> LISTED RECORDS:
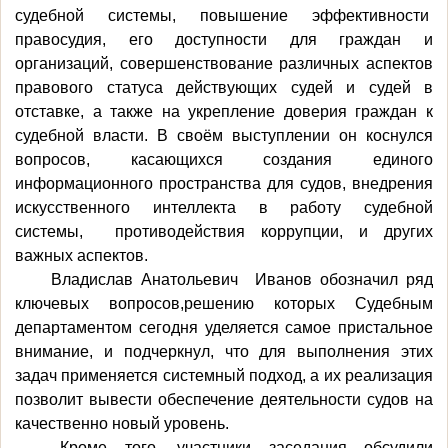
судебной системы, повышение эффективности
правосудия, его доступности для граждан и
организаций, совершенствование различных аспектов
правового статуса действующих судей и судей в
отставке, а также на укрепление доверия граждан к
судебной власти. В своём выступлении он коснулся
вопросов, касающихся создания единого
информационного пространства для судов, внедрения
искусственного интеллекта в работу судебной
системы, противодействия коррупции, и других
важных аспектов.
Владислав Анатольевич Иванов обозначил ряд
ключевых вопросов,
решению которых Судебным
департаментом сегодня уделяется самое пристальное
внимание, и подчеркнул, что для выполнения этих
задач применяется системный подход, а их реализация
позволит вывести обеспечение деятельности судов на
качественно новый уровень.
Кроме того, участники заседания обсудили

> REQUIREMENT:
The lines from the one containing "Владислав Анатольевич Иванов обозначил ряд" through the last line of the material above are to be copied exactly, both ends included.

> ANSWER BOX:
Владислав Анатольевич Иванов обозначил ряд
ключевых вопросов,
решению которых Судебным
департаментом сегодня уделяется самое пристальное
внимание, и подчеркнул, что для выполнения этих
задач применяется системный подход, а их реализация
позволит вывести обеспечение деятельности судов на
качественно новый уровень.
Кроме того, участники заседания обсудили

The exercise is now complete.